> _What to work on_
1. According to the Alpine Ibex text, why are the bodies of Durham's skull sculptures more sculptural than representative?
2. Transcribe the passage of the Alpine Ibex text from "It is an intervention" to "the non-human world.".

> _Document text_
— Start —
The sculpture Alpine Ibex 2017 presents an assemblage of found objects in a form that resembles the shape of an ibex (a species of mountain goat) the head of which incorporates a real ibex skull and horns. The artist has painted the bones of the skull with green paint and applied glass eyes into the eye sockets. The head has been fixed to wooden furniture parts and screwed with a piece of metal onto a wooden block, which forms the neck of the animal. The remaining body of the animal is also made of old furniture. The trunk consists of an inverted, slightly conical white lacquered chest, the backrest of a chair stands in for the rear legs, whilst the front legs are made of shorter, old table or chair legs whose ornamentation suggests the jointed legs of the animal.
In 2017 Jimmie Durham created an ongoing series of sculptures entitled Europa that to date includes fourteen works dedicated to the largest European animals. He has commented:

I wanted to gather the skulls of the largest animals of Europe and bring them back into our world by a method which I cannot explain, just as it is impossible to explain most music or poetry. The skulls I worked with all have bodies that are more sculptural than representative. I have the feeling that when using the actual bones, representation of the animal would be too disrespectful to support.
The reasons for attempting such a thing as this are not really knowable. They would also be beside the point, not pertinent nor important.
(Jimmie Durham, ‘Europa’, in Migros Museum für Gegenwartskunst 2017, p.11.)

Besides the Alpine Ibex, the other animals in the Europa series, at the time of writing, are: Bison, Brown Bear, Great Dane, Elk, Eurasian Lynx, Manx Loaghtan, Maremma Bull, Musk Ox, Reindeer, Red Deer, Shire Horse, Wild Boar and Wolf. Each animal has a body composed of different found materials, such as fabrics, furniture or wire, and a real skull for its head. The materials were mostly sourced from flea markets and second-hand stores, but Durham also collects offcuts and rejects from glass studios and furniture workshops in Europe.

An Indian American who lives in Europe, Durham’s project investigates human-animal relations in an attempt to engage contemporary European discourse on animals. Recent contributions to this discussion, such as Bruno Latour’s book Facing Gaia (2017), reject the accepted dichotomy of culture and nature declaring it as outdated. In an essay published in connection with the exhibition of Durham’s project at the Migros Kunstmuseum, Zurich in 2017, curator Richard William Hill described the artist’s position in the discourse as follows:

It is an intervention in that conversation, just as any intellectually valuable perspective would be, but it is not a view from outside. Durham has lived in Europe for decades and grew up in a nation-state created by European settlers. The question[s] his artworks pose … are his participation in a global conversation about how we might better understand the relationship between ourselves and animals. It is, therefore, about the many dichotomies the European tradition has created to categorize and define our relationship to the non-human world.
(Richard William Hill, ‘Nine days living among the very large animals of Europe’, in ibid., p.72.)
— End —
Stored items
— Start —
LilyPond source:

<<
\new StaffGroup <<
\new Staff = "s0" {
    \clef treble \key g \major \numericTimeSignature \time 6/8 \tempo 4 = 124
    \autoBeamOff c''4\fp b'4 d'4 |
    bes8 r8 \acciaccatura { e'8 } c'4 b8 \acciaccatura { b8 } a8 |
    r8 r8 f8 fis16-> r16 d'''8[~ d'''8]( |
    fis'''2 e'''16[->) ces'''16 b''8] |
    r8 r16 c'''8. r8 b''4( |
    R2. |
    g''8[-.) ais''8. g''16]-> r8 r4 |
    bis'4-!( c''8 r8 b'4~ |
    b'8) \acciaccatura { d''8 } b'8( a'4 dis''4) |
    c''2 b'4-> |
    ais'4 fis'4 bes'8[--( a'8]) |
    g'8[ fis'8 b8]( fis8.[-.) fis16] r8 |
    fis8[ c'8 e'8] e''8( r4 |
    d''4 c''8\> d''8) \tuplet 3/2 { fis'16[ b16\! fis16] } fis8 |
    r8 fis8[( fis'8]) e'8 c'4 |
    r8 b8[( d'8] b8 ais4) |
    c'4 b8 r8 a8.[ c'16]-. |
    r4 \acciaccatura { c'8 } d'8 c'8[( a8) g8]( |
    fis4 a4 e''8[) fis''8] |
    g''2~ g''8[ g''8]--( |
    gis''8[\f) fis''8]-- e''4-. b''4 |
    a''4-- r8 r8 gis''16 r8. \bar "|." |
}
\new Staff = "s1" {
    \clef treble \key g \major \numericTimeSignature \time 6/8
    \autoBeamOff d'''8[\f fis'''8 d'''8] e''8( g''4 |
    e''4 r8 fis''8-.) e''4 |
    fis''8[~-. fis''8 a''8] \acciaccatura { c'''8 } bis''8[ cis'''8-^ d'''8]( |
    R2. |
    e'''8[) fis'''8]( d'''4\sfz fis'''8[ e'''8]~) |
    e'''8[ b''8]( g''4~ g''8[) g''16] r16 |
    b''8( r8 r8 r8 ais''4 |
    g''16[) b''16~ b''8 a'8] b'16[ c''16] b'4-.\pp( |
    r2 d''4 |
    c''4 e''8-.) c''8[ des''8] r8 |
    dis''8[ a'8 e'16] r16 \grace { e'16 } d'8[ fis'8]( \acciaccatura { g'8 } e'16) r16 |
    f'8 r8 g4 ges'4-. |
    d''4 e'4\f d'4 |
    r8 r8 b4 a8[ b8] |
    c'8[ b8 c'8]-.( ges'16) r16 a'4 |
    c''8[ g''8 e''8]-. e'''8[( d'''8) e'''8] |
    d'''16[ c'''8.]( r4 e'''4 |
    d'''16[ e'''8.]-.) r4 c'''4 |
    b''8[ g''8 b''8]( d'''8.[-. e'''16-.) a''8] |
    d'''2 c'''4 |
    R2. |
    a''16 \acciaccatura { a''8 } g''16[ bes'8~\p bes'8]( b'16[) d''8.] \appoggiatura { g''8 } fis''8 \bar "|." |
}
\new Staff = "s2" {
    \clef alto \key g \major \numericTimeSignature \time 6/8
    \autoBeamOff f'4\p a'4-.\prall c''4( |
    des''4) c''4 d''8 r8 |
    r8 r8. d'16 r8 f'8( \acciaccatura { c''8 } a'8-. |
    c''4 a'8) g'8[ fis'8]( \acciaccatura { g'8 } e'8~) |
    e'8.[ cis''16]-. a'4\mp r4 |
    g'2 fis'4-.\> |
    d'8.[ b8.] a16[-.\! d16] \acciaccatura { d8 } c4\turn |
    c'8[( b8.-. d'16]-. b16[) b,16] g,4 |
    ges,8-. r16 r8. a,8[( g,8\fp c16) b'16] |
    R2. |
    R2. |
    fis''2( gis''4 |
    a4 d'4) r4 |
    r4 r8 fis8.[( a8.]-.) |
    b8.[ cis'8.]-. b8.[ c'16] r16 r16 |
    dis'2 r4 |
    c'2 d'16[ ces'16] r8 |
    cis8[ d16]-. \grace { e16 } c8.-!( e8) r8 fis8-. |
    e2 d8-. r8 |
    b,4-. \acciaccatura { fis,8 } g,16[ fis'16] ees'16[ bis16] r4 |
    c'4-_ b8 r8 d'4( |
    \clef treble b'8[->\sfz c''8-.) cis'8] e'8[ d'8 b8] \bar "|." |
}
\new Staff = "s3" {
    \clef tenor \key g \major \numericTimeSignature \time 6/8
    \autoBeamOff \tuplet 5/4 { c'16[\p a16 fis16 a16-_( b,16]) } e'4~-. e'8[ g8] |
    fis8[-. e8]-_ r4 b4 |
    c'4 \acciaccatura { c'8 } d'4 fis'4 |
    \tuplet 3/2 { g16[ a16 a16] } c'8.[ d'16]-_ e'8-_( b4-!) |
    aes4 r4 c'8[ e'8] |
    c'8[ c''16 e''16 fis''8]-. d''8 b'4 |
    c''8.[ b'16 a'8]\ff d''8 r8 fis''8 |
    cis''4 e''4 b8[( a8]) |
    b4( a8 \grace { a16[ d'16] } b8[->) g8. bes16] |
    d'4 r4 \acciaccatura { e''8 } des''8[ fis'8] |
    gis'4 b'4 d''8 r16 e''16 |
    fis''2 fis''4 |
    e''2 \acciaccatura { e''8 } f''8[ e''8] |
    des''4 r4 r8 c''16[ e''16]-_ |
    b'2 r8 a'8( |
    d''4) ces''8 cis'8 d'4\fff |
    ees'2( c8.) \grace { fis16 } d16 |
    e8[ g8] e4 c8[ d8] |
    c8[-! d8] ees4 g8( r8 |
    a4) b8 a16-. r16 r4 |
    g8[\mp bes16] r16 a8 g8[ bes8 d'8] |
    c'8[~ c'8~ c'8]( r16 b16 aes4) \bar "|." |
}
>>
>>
— End —
> _The results_
1. Durham states that because he used actual bones, a representation of the animal would feel too disrespectful to support. He therefore gave the skulls bodies that are more sculptural than representative.

2.
It is an intervention in that conversation, just as any intellectually valuable perspective would be, but it is not a view from outside. Durham has lived in Europe for decades and grew up in a nation-state created by European settlers. The question[s] his artworks pose … are his participation in a global conversation about how we might better understand the relationship between ourselves and animals. It is, therefore, about the many dichotomies the European tradition has created to categorize and define our relationship to the non-human world.